Salmonella gastroenteritis is caused by a gram negative bacillus called Salmonella enterica (Prakash et al, 2016). There can be thousands of sub-types. Approximately 42,000 cases are reported to the CDC each year. The disease peaks between July and November and is one of the major bacterial causes of traveler’s diarrhea in the United States.
Etiology includes food causes such as contaminated poultry, beef, eggs, tomatoes, water, or prepared nuts. It can also be spread via the fecal oral route or contact with a chronic carrier. A notable cause of Salmonella diarrhea that is commonly tested includes exotic pets such as reptiles and turtles.
Possible risk factors include recent travel, contact with contaminated food as above, reptile as a pet, use of PPIs, previous gastric bypass.
Prevention includes vigorous hand washing, proper cooking to recommended temperature, refrigeration of eggs, and avoiding contact with animal feces.
Once ingested, the incubation period is usually 12 to 72 hours. As discussed above, there may be a history of eating undercooked poultry or eggs. Symptoms can include rapid onset of nausea, vomiting, diarrhea, abdominal pain, headache, and fever. On physical exam, there is commonly fever, dehydration, abdominal tenderness, and guaiac positive stool.
The diagnosis can be made via a stool culture. Other causes of infectious diarrhea such as E. Coli 0157, Shigella, and Campylobacter should be ruled out. In the very ill patient, blood cultures may be necessary. Other inpatient labs could include a CBC to measure leukocytosis or a CMP to indicate electrolyte balance.
The treatment for Salmonella gastroenteritis is largely supportive. The vast majority of patients will have a self-limited illness. In identified cases, the clinician or lab director should assure reporting to the CDC to track outbreaks. Vigorous hydration and electrolyte support is key. Anti-motility drugs are contraindicated as they can worsen the course.
In those with immunocompromised state, geriatric patients, or young pediatric patients, care should be taken to watch for bacteremia. These patients may benefit from anti-biotics, as they can be at risk for systemic infection. Reasonable anti-biotics include Levaquin, azithromycin, amoxicillin, ceftriaxone. Patients with severe infection, bacteremia, or signs of overt dehydration should be admitted to the hospital.
General prevention of further disease is paramount. Patients should be educated about properly handling meat, poultry, and eggs. Food should be cooked properly and thoroughly to kill Salmonella spores. Patients with reptilian pets should be cautious and practice vigorous hand washing.
As discussed above, there are many pearls here in the case presentation as well as regarding Salmonella in general.

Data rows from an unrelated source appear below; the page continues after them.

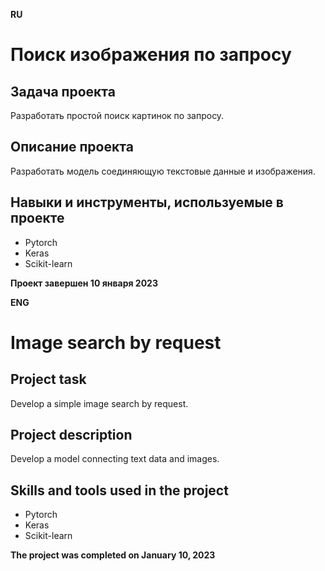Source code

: **RU**

# Поиск изображения по запросу

## Задача проекта
Разработать простой поиск картинок по запросу.

## Описание проекта
Разработать модель соединяющую текстовые данные и изображения. 

## Навыки и инструменты, используемые в проекте
- Pytorch
- Keras
- Scikit-learn

**Проект завершен 10 января 2023**

**ENG**

# Image search by request

## Project task
Develop a simple image search by request.

## Project description
Develop a model connecting text data and images.

## Skills and tools used in the project
- Pytorch
- Keras
- Scikit-learn

**The project was completed on January 10, 2023**
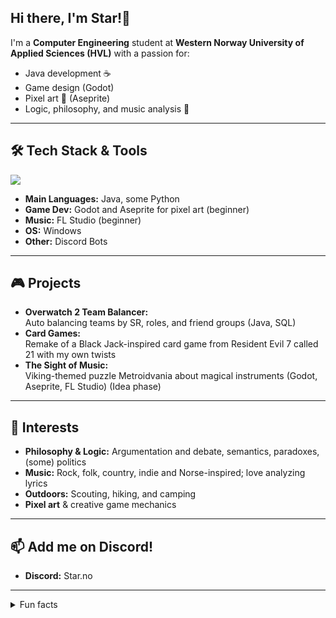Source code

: ## Hi there, I'm Star!👋

<!-- Banner or Profile Pic could go here -->

I'm a **Computer Engineering** student at **Western Norway University of Applied Sciences (HVL)** with a passion for:
- Java development ☕
- Game design (Godot)
- Pixel art 🎨  (Aseprite)
- Logic, philosophy, and music analysis 🎸

---

## 🛠️ Tech Stack & Tools

<div align="left">
  <img src="https://skillicons.dev/icons?i=windows,vscode,java,python,postgres,mongodb,html,css,github,godot" />
</div>

- **Main Languages:** Java, some Python  
- **Game Dev:** Godot and Aseprite for pixel art (beginner)
- **Music:** FL Studio (beginner)
- **OS:** Windows  
- **Other:** Discord Bots

---

## 🎮 Projects

- **Overwatch 2 Team Balancer:**\
  Auto balancing teams by SR, roles, and friend groups (Java, SQL)
- **Card Games:**\
  Remake of a Black Jack-inspired card game from Resident Evil 7 called 21 with my own twists
- **The Sight of Music:**\
  Viking-themed puzzle Metroidvania about magical instruments (Godot, Aseprite, FL Studio) (Idea phase)

---

## 🧠 Interests

- **Philosophy & Logic:** Argumentation and debate, semantics, paradoxes, (some) politics
- **Music:** Rock, folk, country, indie and Norse-inspired; love analyzing lyrics
- **Outdoors:** Scouting, hiking, and camping
- **Pixel art** & creative game mechanics

---

## 📫 Add me on Discord!

- **Discord:** Star.no

---

<details>
  <summary>Fun facts</summary>

- Grew up in Norway, love Norse history & mythology
- Used to play violin for 5 years, currently learning guitar
- Always up for a philosophical debate
</details>
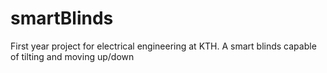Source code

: # smartBlinds
First year project for electrical engineering at KTH. A smart blinds capable of tilting and moving up/down
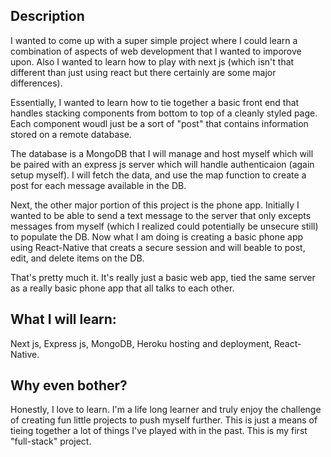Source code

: ## Description
   I wanted to come up with a super simple project where I could learn a combination of aspects of web development that I wanted to imporove upon. Also I wanted to learn how to play with next js (which isn't that different than just using react but there certainly are some major differences).

   Essentially, I wanted to learn how to tie together a basic front end that handles stacking components from bottom to top of a cleanly styled page. Each component woudl just be a sort of "post" that contains information stored on a remote database.

   The database is a MongoDB that I will manage and host myself which will be paired with an express js server which will handle authenticaion (again setup myself). I will fetch the data, and use the map function to create a post for each message available in the DB.

   Next, the other major portion of this project is the phone app. Initially I wanted to be able to send a text message to the server that only excepts messages from myself (which I realized could potentially be unsecure still) to populate the DB. Now what I am doing is creating a basic phone app using React-Native that creats a secure session and will beable to post, edit, and delete items on the DB.

   That's pretty much it. It's really just a basic web app, tied the same server as a really basic phone app that all talks to each other.

## What I will learn:
   Next js, Express js, MongoDB, Heroku hosting and deployment, React-Native.

## Why even bother?
   Honestly, I love to learn. I'm a life long learner and truly enjoy the challenge of creating fun little projects to push myself further. This is just a means of tieing together a lot of things I've played with in the past. This is my first "full-stack" project. 
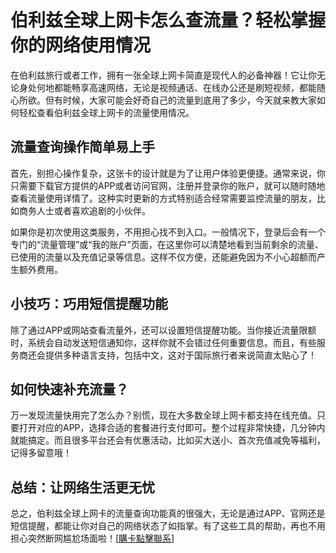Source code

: # 伯利兹全球上网卡怎么查流量？轻松掌握你的网络使用情况

在伯利兹旅行或者工作，拥有一张全球上网卡简直是现代人的必备神器！它让你无论身处何地都能畅享高速网络，无论是视频通话、在线办公还是刷短视频，都能随心所欲。但有时候，大家可能会好奇自己的流量到底用了多少，今天就来教大家如何轻松查看伯利兹全球上网卡的流量使用情况。

## 流量查询操作简单易上手

首先，别担心操作复杂，这张卡的设计就是为了让用户体验更便捷。通常来说，你只需要下载官方提供的APP或者访问官网，注册并登录你的账户，就可以随时随地查看流量使用详情了。这种实时更新的方式特别适合经常需要监控流量的朋友，比如商务人士或者喜欢追剧的小伙伴。

如果你是初次使用这类服务，不用担心找不到入口。一般情况下，登录后会有一个专门的“流量管理”或“我的账户”页面，在这里你可以清楚地看到当前剩余的流量、已使用的流量以及充值记录等信息。这样不仅方便，还能避免因为不小心超额而产生额外费用。

## 小技巧：巧用短信提醒功能

除了通过APP或网站查看流量外，还可以设置短信提醒功能。当你接近流量限额时，系统会自动发送短信通知你，这样你就不会错过任何重要信息。而且，有些服务商还会提供多种语言支持，包括中文，这对于国际旅行者来说简直太贴心了！

## 如何快速补充流量？

万一发现流量快用完了怎么办？别慌，现在大多数全球上网卡都支持在线充值。只要打开对应的APP，选择合适的套餐进行支付即可。整个过程非常快捷，几分钟内就能搞定。而且很多平台还会有优惠活动，比如买大送小、首次充值减免等福利，记得多留意哦！

## 总结：让网络生活更无忧

总之，伯利兹全球上网卡的流量查询功能真的很强大，无论是通过APP、官网还是短信提醒，都能让你对自己的网络状态了如指掌。有了这些工具的帮助，再也不用担心突然断网尴尬场面啦！[[購卡點擊聯系](https://t.me/s/esim1088)]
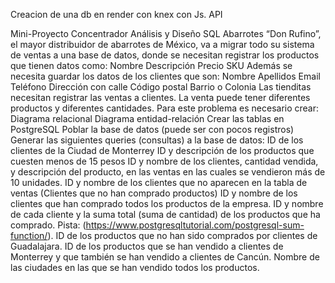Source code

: Creacion de una db en render con knex con Js.
API

Mini-Proyecto Concentrador Análisis y Diseño SQL
Abarrotes “Don Rufino”, el mayor distribuidor de abarrotes de México, va a migrar todo su sistema de ventas a una base de datos, donde se necesitan registrar los productos que tienen datos como:
Nombre
Descripción
Precio
SKU
Además se necesita guardar los datos de los clientes que son:
Nombre
Apellidos
Email
Teléfono
Dirección con calle
Código postal
Barrio o Colonia
Las tienditas necesitan registrar las ventas a clientes. La venta puede tener diferentes productos y diferentes cantidades.
Para este problema es necesario crear:
Diagrama relacional
Diagrama entidad-relación
Crear las tablas en PostgreSQL
Poblar la base de datos (puede ser con pocos registros)
Generar las siguientes queries (consultas) a la base de datos:
ID de los clientes de la Ciudad de Monterrey
ID y descripción de los productos que cuesten menos de 15 pesos
ID y nombre de los clientes, cantidad vendida, y descripción del producto, en las ventas en las cuales se vendieron más de 10 unidades.
ID y nombre de los clientes que no aparecen en la tabla de ventas (Clientes que no han comprado productos)
ID y nombre de los clientes que han comprado todos los productos de la empresa.
ID y nombre de cada cliente y la suma total (suma de cantidad) de los productos que ha comprado. Pista: (https://www.postgresqltutorial.com/postgresql-sum-function/).
ID de los productos que no han sido comprados por clientes de Guadalajara.
ID de los productos que se han vendido a clientes de Monterrey y que también se han vendido a clientes de Cancún.
Nombre de las ciudades en las que se han vendido todos los productos.
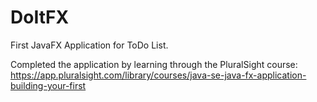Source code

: # DoItFX
First JavaFX Application for ToDo List. 

Completed the application by learning through the PluralSight course: https://app.pluralsight.com/library/courses/java-se-java-fx-application-building-your-first
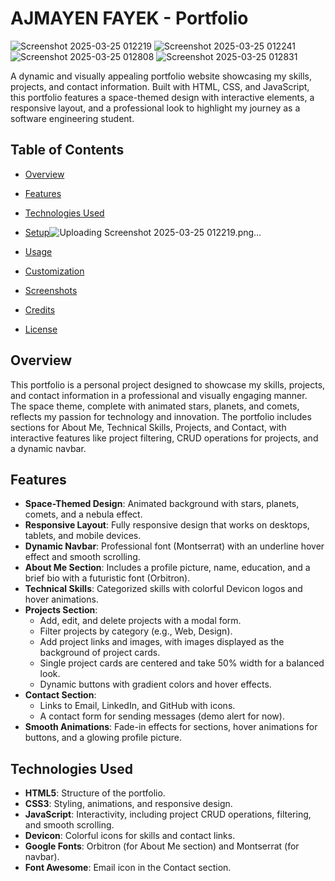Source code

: # AJMAYEN FAYEK - Portfolio
![Screenshot 2025-03-25 012219](https://github.com/user-attachments/assets/d26fffa4-dda6-40a2-a4cf-4a892dd9bb8d)
![Screenshot 2025-03-25 012241](https://github.com/user-attachments/assets/00ed3e14-ce75-49ea-b05a-85955aaddc69)
![Screenshot 2025-03-25 012808](https://github.com/user-attachments/assets/e952eb3a-5d18-40b3-aff6-9b623303ad0d)
![Screenshot 2025-03-25 012831](https://github.com/user-attachments/assets/7381aa9e-4289-4224-b32f-d601e08993a1)



A dynamic and visually appealing portfolio website showcasing my skills, projects, and contact information. Built with HTML, CSS, and JavaScript, this portfolio features a space-themed design with interactive elements, a responsive layout, and a professional look to highlight my journey as a software engineering student.

## Table of Contents
- [Overview](#overview)
- [Features](#features)
- [Technologies Used](#technologies-used)
- [Setup](#setup)![Uploading Screenshot 2025-03-25 012219.png…]()

- [Usage](#usage)
- [Customization](#customization)
- [Screenshots](#screenshots)
- [Credits](#credits)
- [License](#license)

## Overview
This portfolio is a personal project designed to showcase my skills, projects, and contact information in a professional and visually engaging manner. The space theme, complete with animated stars, planets, and comets, reflects my passion for technology and innovation. The portfolio includes sections for About Me, Technical Skills, Projects, and Contact, with interactive features like project filtering, CRUD operations for projects, and a dynamic navbar.

## Features
- **Space-Themed Design**: Animated background with stars, planets, comets, and a nebula effect.
- **Responsive Layout**: Fully responsive design that works on desktops, tablets, and mobile devices.
- **Dynamic Navbar**: Professional font (Montserrat) with an underline hover effect and smooth scrolling.
- **About Me Section**: Includes a profile picture, name, education, and a brief bio with a futuristic font (Orbitron).
- **Technical Skills**: Categorized skills with colorful Devicon logos and hover animations.
- **Projects Section**:
  - Add, edit, and delete projects with a modal form.
  - Filter projects by category (e.g., Web, Design).
  - Add project links and images, with images displayed as the background of project cards.
  - Single project cards are centered and take 50% width for a balanced look.
  - Dynamic buttons with gradient colors and hover effects.
- **Contact Section**:
  - Links to Email, LinkedIn, and GitHub with icons.
  - A contact form for sending messages (demo alert for now).
- **Smooth Animations**: Fade-in effects for sections, hover animations for buttons, and a glowing profile picture.

## Technologies Used
- **HTML5**: Structure of the portfolio.
- **CSS3**: Styling, animations, and responsive design.
- **JavaScript**: Interactivity, including project CRUD operations, filtering, and smooth scrolling.
- **Devicon**: Colorful icons for skills and contact links.
- **Google Fonts**: Orbitron (for About Me section) and Montserrat (for navbar).
- **Font Awesome**: Email icon in the Contact section.

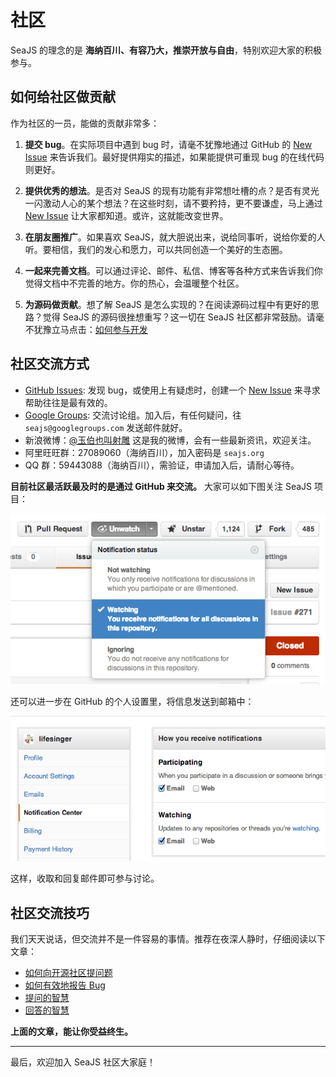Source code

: # 社区

SeaJS 的理念的是 **海纳百川、有容乃大，推崇开放与自由**，特别欢迎大家的积极参与。

## 如何给社区做贡献

作为社区的一员，能做的贡献非常多：

1.  **提交 bug**。在实际项目中遇到 bug 时，请毫不犹豫地通过 GitHub 的 [New Issue](https://github.com/seajs/seajs/issues/new) 来告诉我们。最好提供翔实的描述，如果能提供可重现 bug 的在线代码则更好。

2.  **提供优秀的想法**。是否对 SeaJS 的现有功能有非常想吐槽的点？是否有灵光一闪激动人心的某个想法？在这些时刻，请不要矜持，更不要谦虚，马上通过 [New Issue](https://github.com/seajs/seajs/issues/new) 让大家都知道。或许，这就能改变世界。

3.  **在朋友圈推广**。如果喜欢 SeaJS，就大胆说出来，说给同事听，说给你爱的人听。要相信，我们的发心和愿力，可以共同创造一个美好的生态圈。

4.  **一起来完善文档**。可以通过评论、邮件、私信、博客等各种方式来告诉我们你觉得文档中不完善的地方。你的热心，会温暖整个社区。

5.  **为源码做贡献**。想了解 SeaJS 是怎么实现的？在阅读源码过程中有更好的思路？觉得 SeaJS 的源码很挫想重写？这一切在 SeaJS 社区都非常鼓励。请毫不犹豫立马点击：[如何参与开发](https://github.com/seajs/seajs/issues/276)

## 社区交流方式

*   [GitHub Issues](https://github.com/seajs/seajs/issues/new): 发现 bug，或使用上有疑虑时，创建一个 [New Issue](https://github.com/seajs/seajs/issues/new) 来寻求帮助往往是最有效的。
*   [Google Groups](http://groups.google.com/group/seajs): 交流讨论组。加入后，有任何疑问，往 `seajs@googlegroups.com` 发送邮件就好。
*   新浪微博：[@玉伯也叫射雕](http://weibo.com/lifesinger) 这是我的微博，会有一些最新资讯，欢迎关注。
*   阿里旺旺群：27089060（海纳百川），加入密码是 `seajs.org`
*   QQ 群：59443088（海纳百川），需验证，申请加入后，请耐心等待。

**目前社区最活跃最及时的是通过 GitHub 来交流。** 大家可以如下图关注 SeaJS 项目：

![Screen Shot 2013-02-17 at 10 22 22 AM](img/5504cc9de1bded1ebee44f45cf10cc39.jpg)

还可以进一步在 GitHub 的个人设置里，将信息发送到邮箱中：

![Screen Shot 2013-02-17 at 10 24 07 AM](img/f4461ce5ed3a390f66c45a669e5aacb9.jpg)

这样，收取和回复邮件即可参与讨论。

## 社区交流技巧

我们天天说话，但交流并不是一件容易的事情。推荐在夜深人静时，仔细阅读以下文章：

*   [如何向开源社区提问题](https://github.com/seajs/seajs/issues/545)
*   [如何有效地报告 Bug](http://www.chiark.greenend.org.uk/%7Esgtatham/bugs-cn.html)
*   [提问的智慧](http://www.wapm.cn/smart-questions/smart-questions-zh.html)
*   [回答的智慧](http://code.google.com/p/cpyug/wiki/ZenForAsk)

**上面的文章，能让你受益终生。**

* * *

最后，欢迎加入 SeaJS 社区大家庭！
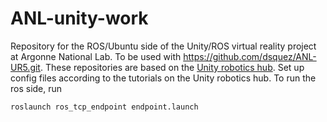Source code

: # ANL-unity-work

Repository for the ROS/Ubuntu side of the Unity/ROS virtual reality project at Argonne National Lab. To be used with https://github.com/dsquez/ANL-UR5.git. These repositories are based on the [Unity robotics hub](https://github.com/Unity-Technologies/Unity-Robotics-Hub.git). Set up config files according to the tutorials on the Unity robotics hub. To run the ros side, run

`roslaunch ros_tcp_endpoint endpoint.launch`
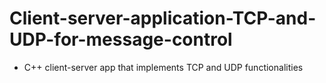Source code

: # Client-server-application-TCP-and-UDP-for-message-control
- C++ client-server app that implements TCP and UDP functionalities

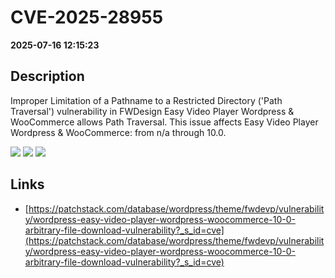 # CVE-2025-28955

**2025-07-16 12:15:23**

## Description
Improper Limitation of a Pathname to a Restricted Directory ('Path Traversal') vulnerability in FWDesign Easy Video Player Wordpress & WooCommerce allows Path Traversal. This issue affects Easy Video Player Wordpress & WooCommerce: from n/a through 10.0.

![](https://img.shields.io/static/v1?label=Score&message=7.5&color=red)
![](https://img.shields.io/static/v1?label=Severity&message=HIGH&color=red)
![](https://img.shields.io/static/v1?label=CWE&message=Traversal&color=green)

## Links
- [https://patchstack.com/database/wordpress/theme/fwdevp/vulnerability/wordpress-easy-video-player-wordpress-woocommerce-10-0-arbitrary-file-download-vulnerability?_s_id=cve](https://patchstack.com/database/wordpress/theme/fwdevp/vulnerability/wordpress-easy-video-player-wordpress-woocommerce-10-0-arbitrary-file-download-vulnerability?_s_id=cve)

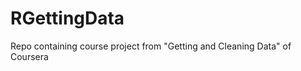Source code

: RGettingData
============

Repo containing course project from "Getting and Cleaning Data" of Coursera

In reference to our questions from previous, one would note more watery diarrhea and possibly a history of anti-biotic use or health care exposure with Clostidium Difficile infection. In patients with IBD, there usually is a longer duration of bloody diarrhea and can be accompanied by joint pains, skin rash, visual changes such as scleritis, in the setting of a positive family history. Giardia infections can be from drinking in streams and may be accompanied by sulfur smelling burps.
Prakash, P. et al (2016). Salmonella Infection. The 5 Minute Clinical Consult.